Sorry to keep pestering, but still stuck on this one…

I checked out ordered_logistic but I can’t think of a way to introduce correlations there. As I understand it, working directly with a cumulative distribution link is equivalent to having marginalized out the latent variable.

Also, I realized that in order to use the Albert & Chib trick one must introduce bounded parameters. I didn’t want to waste more time trying to figure how to reconstruct the general structure so I just went and hardcoded it for a 4-level item (parameters+transformed parameters is where the “trick” happens and also where I wish I knew of a better way to execute the idea):

data {
  int<lower=1> K;   // Num levels
  int<lower=1> D;   // Num items
  int<lower=0> N;   // Num obs
  
  int<lower=0,upper=N> Ksizes[D,K];    // Responses for each of K levels from D items
}
parameters {
  vector[D] mu;
  vector[D] ci;
  cholesky_factor_corr[D] L_Omega;
  vector<lower=0>[D] L_sigma;
  
  vector<upper=0>[Ksizes[1,1]] k11;
  vector<lower=0,upper=ci[1]>[Ksizes[1,2]] k12;
  vector<lower=ci[1],upper=4.5>[Ksizes[1,3]] k13;
  vector<lower=4.5>[Ksizes[1,4]] k14;
  vector<upper=0>[Ksizes[2,1]] k21;
  vector<lower=0,upper=ci[2]>[Ksizes[2,2]] k22;
  vector<lower=ci[2],upper=4.5>[Ksizes[2,3]] k23;
  vector<lower=4.5>[Ksizes[2,4]] k24;
}
transformed parameters{
  vector[D] z[N];
  for(i in 1:Ksizes[1,1]){
    z[i,1] = k11[i];
  }
  for(i in 1:Ksizes[1,2]){
    z[i+Ksizes[1,1],1] = k12[i];
  }
  for(i in 1:Ksizes[1,3]){
    z[i+Ksizes[1,1]+Ksizes[1,2],1] = k13[i];
  }
  for(i in 1:Ksizes[1,4]){
    z[i+Ksizes[1,1]+Ksizes[1,2]+Ksizes[1,3],1] = k14[i];
  }
  for(i in 1:Ksizes[2,1]){
    z[i,2] = k21[i];
  }
  for(i in 1:Ksizes[2,2]){
    z[i+Ksizes[2,1],2] = k22[i];
  }
  for(i in 1:Ksizes[2,3]){
    z[i+Ksizes[2,1]+Ksizes[2,2],2] = k23[i];
  }
  for(i in 1:Ksizes[2,4]){
    z[i+Ksizes[2,1]+Ksizes[2,2]+Ksizes[2,3],2] = k24[i];
  }
}
model {
  matrix[D, D] L_Sigma;
  
  ci ~ normal(2.5, 1);

  L_Sigma = diag_pre_multiply(L_sigma, L_Omega);
  L_Omega ~ lkj_corr_cholesky(4);
  L_sigma ~ cauchy(0, 2.5);
  
  mu ~ normal(3,2);
  
  z ~ multi_normal_cholesky(mu, L_Sigma);
}
generated quantities {
  cov_matrix[D] Omega;
  Omega = multiply_lower_tri_self_transpose(L_Omega);
}

This is very ugly, but it actually works. Occasionally I get an error like:

[1] "Error in sampler$call_sampler(args_list[[i]]) : "         
[2] "  lub_constrain: lb is 0, but must be less than 1.00504"
[1] "error occurred during calling the sampler; sampling not done"

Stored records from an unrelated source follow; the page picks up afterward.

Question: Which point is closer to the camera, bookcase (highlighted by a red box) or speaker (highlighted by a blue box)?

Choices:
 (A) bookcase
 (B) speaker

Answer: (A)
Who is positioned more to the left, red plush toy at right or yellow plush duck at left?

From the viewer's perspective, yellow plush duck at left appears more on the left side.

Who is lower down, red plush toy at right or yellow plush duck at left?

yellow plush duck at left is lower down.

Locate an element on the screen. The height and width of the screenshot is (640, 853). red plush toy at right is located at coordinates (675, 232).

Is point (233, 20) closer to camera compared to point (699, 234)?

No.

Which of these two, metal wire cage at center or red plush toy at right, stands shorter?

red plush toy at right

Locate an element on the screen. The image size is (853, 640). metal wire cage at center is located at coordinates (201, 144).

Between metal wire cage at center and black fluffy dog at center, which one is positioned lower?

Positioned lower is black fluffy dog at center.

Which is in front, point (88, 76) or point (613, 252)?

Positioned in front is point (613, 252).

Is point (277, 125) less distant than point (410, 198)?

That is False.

Not a lot of info online about the error message but I assume it’s something like lub = lower/upper bounds and some value being initialized outside of the given limits. I’ve got fixed and appropriately placed initial values for all my parameters, so its origin remains a mystery.

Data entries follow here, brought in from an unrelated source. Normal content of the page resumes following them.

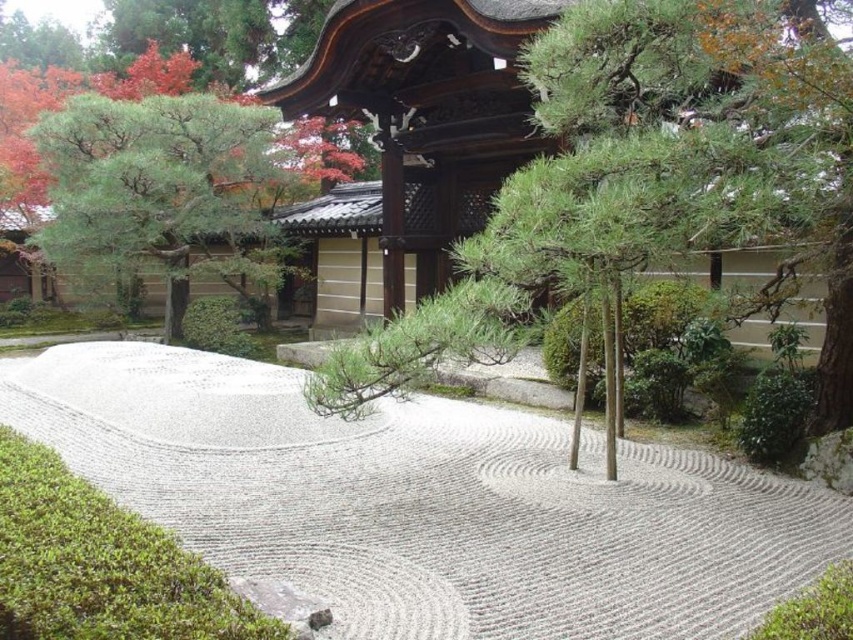
Question: Which point is closer to the camera?

Choices:
 (A) white gravel path at center
 (B) green textured pine tree at center

Answer: (A)

Question: Among these points, which one is nearest to the camera?

Choices:
 (A) (352, 358)
 (B) (172, 508)

Answer: (A)

Question: Which of the following is the farthest from the observer?

Choices:
 (A) white gravel path at center
 (B) green textured pine tree at center

Answer: (B)

Question: Does white gravel path at center have a larger size compared to green textured pine tree at center?

Choices:
 (A) no
 (B) yes

Answer: (B)

Question: Can you confirm if white gravel path at center is positioned above green textured pine tree at center?

Choices:
 (A) yes
 (B) no

Answer: (B)

Question: Where is white gravel path at center located in relation to green textured pine tree at center in the image?

Choices:
 (A) below
 (B) above

Answer: (A)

I’d appreciate it if some light can be shed on the cause of the error or how to troubleshoot further as well as any suggestion to let the number and bounds of parameters vary according to the data so that hardcoding them isn’t necessary.

That is a confusing error message, but I’d draw the same conclusion as you. Assuming the function name at least is right, the issue is probably in a lower bound constraint. Are you initializing or letting Stan initialize? Do all the parameters have appropriate constraints so that any parameters satisfying the constraints have a finite log density?